The American Society for Microbiology (ASM) recommends that Congress increase funding for the Food and Drug Administration (FDA) by at least 3 percent for FY 2018, raising the agency’s budget authority to $2.8 billion by adding $78 million. The proposed level is needed to support the many FDA programs that protect the nation’s public health and safety. We also urge that Congress make available the additional $60 million needed by FDA to implement specific provisions of the 21st Century Cures Act passed by Congress last year.
The ASM urges Congress to reject the Administration’s proposal to offset a third of the FDA’s appropriated budget with an increase in medical product industry user fees. FDA’s core responsibilities, safe and effective medical products and safe foods, should be supported by federal funding. Industry user fees have always been intended to supplement, not replace, federal funding for FDA. In addition, the drug and device industries have already completed user fee agreement negotiations with FDA, setting the appropriate amount of industry fees to support FDA reviews.
Congress should recognize the significance of FDA’s mission to protect the public health and support FDA with public funding. FDA regulatory, educational, and research programs must be consistently and adequately funded. FDA is charged with ensuring the safety, effectiveness, and security of human and veterinary drugs, vaccines and other biological products for human use, and medical devices, both domestic and imported. It also is responsible for the safety and security of our Nation’s food supply, dietary supplements, products emitting electronic radiation and cosmetics, and for regulating tobacco products. FDA regulated products account for about 20 cents of each consumer dollar. Ensuring their safety and efficacy affects our daily lives as well as the U.S. economy.
It is essential that Congress provide strong, continuing funding in FY 2018 for the FDA. Agency responsibilities continue to expand steadily because of legislation like the new 21st Century Cures Act and the Food Safety Modernization Act (FSMA) passed by the Congress in 2011. Each year, FDA is a key participant in newly launched federal initiatives such as those promoting precision medicine or combatting antibiotic resistant infections.

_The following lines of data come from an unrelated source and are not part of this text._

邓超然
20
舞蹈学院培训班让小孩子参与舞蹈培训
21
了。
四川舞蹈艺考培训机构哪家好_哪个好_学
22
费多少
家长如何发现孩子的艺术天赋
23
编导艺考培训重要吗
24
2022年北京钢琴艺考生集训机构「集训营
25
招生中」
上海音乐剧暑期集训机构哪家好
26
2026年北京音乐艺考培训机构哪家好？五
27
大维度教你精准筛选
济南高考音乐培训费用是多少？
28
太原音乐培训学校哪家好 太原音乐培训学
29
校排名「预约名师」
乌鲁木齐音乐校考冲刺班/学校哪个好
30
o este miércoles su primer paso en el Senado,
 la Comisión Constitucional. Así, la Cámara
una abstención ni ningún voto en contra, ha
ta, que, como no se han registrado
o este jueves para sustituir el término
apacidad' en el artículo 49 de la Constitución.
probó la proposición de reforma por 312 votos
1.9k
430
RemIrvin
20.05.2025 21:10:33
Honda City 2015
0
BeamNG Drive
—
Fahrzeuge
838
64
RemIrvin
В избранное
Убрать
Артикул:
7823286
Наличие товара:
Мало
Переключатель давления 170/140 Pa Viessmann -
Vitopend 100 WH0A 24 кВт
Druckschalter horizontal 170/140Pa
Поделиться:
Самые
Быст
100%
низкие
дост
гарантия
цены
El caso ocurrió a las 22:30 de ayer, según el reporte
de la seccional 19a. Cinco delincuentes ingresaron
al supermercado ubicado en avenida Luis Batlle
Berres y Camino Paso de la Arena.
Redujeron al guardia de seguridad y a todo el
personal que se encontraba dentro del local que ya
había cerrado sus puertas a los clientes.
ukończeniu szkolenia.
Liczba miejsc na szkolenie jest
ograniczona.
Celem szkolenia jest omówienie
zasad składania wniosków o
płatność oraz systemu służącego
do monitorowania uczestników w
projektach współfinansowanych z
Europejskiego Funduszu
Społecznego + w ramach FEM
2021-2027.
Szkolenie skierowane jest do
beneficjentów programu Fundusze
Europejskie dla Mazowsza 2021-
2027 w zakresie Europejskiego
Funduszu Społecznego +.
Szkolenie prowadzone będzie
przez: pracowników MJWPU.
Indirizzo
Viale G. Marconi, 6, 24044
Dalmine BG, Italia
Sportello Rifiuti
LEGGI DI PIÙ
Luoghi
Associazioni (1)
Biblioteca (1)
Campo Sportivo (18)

Growing demands on FDA resources also are being pushed by the increasingly complex landscape of U.S. health care and the bioeconomy, burgeoning volumes of domestic and imported consumer goods, our highly diverse food supply, and marketplace globalization.

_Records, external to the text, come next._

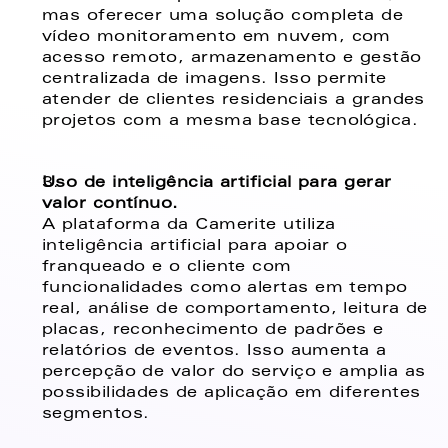
mas oferecer uma solução completa de 
vídeo monitoramento em nuvem, com 
acesso remoto, armazenamento e gestão 
centralizada de imagens. Isso permite 
atender de clientes residenciais a grandes 
projetos com a mesma base tecnológica. 
Uso de inteligência artificial para gerar 
valor contínuo. 
A plataforma da Camerite utiliza 
inteligência artificial para apoiar o 
franqueado e o cliente com 
funcionalidades como alertas em tempo 
real, análise de comportamento, leitura de 
placas, reconhecimento de padrões e 
relatórios de eventos. Isso aumenta a 
percepção de valor do serviço e amplia as 
possibilidades de aplicação em diferentes 
segmentos. 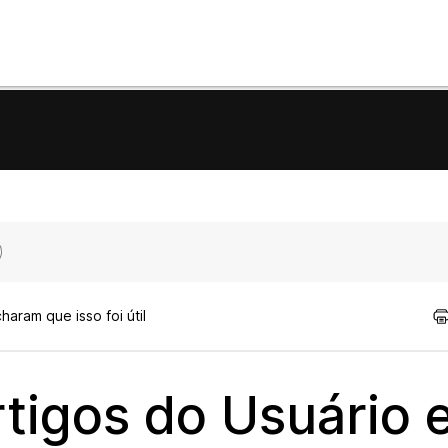
aram que isso foi útil
tigos do Usuário 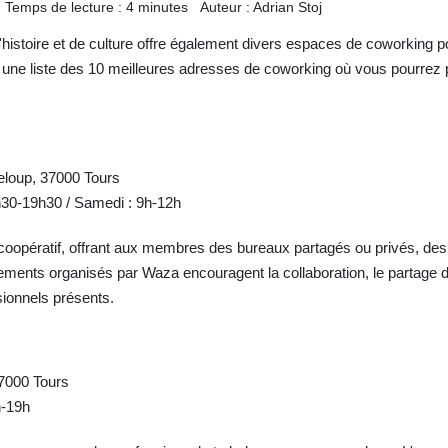
Temps de lecture : 4 minutes
Auteur : Adrian Stoj
'histoire et de culture offre également divers espaces de coworking po
i une liste des 10 meilleures adresses de coworking où vous pourrez
eloup, 37000 Tours
h30-19h30 / Samedi : 9h-12h
oopératif, offrant aux membres des bureaux partagés ou privés, des s
ements organisés par Waza encouragent la collaboration, le partage
ssionnels présents.
7000 Tours
h-19h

We urge Congress to support FDA’s access to the latest science and technology when performing its regulatory duties, strengthening FDA capabilities like those deployed during the Nation’s response to emerging Zika virus. In 2016, FDA issued a new guidance on deferring blood donations from individuals exposed to Zika virus, and another with recommendations to reduce potential Zika transmission from human cells and tissues. It then approved a rapid test to screen blood donations for Zika virus. The agency had expedited its availability as an investigational new drug, an example of how FDA partners with industry and other agencies to respond rapidly to health emergencies. FDA scientists announced a new mouse model developed at FDA laboratories to accelerate development of Zika vaccines and therapeutics.
Other science based actions taken last year by FDA further expanded the nation’s health care product pipeline, including approvals of two drugs for hepatitis C, a new treatment for inhalation anthrax, and a vaccine to prevent cholera for travelers. FDA also advanced the Precision Medicine Initiative with draft guidances for oversight of next generation DNA sequencing tests. In 2016, FDA finalized its rule revising annual reporting requirements for all antimicrobials used in animals intended for human consumption or food producing animals, to further ensure judicious use of medically important therapeutics. It also cleared for marketing the first test to detect carbapenem resistant Enterobacteriaceae in clinical samples, to more quickly detect resistant pathogens in patients. In February, FDA cleared the first test of patient levels of the protein procalcitonin to guide antibiotic use in sepsis and respiratory infections. The same day, it approved marketing the first rapid test to identify bloodstream pathogens and provide antibiotic sensitivity information.
The ASM urges Congress to provide adequate support in FY 2018 to sustain FDA’s oversight of the vast, complex food supply in the United States. The FDA is primarily responsible for 80 to 90 percent of our food, with the U.S. Department of Agriculture safeguarding the remainder. This protection is being compromised by increasing proportions of the food supply imported from other countries, a population more susceptible to illness, and diets with more raw foods. The most recent federal estimates indicate about 48 million people, or 1 in 6 Americans, get sick each year with foodborne illness. Of these, 128,000 are hospitalized and 3,000 die. In 2015, FDA estimated that related health care costs reached about $36 billion annually.
We urge Congress to support FDA’s mission to safeguard the Nation’s health, facilitate discovery of new products, and stimulate global competitiveness in science and technology. We appreciate this opportunity to submit a statement in support of FDA and offer our assistance to the Congress during the budget process.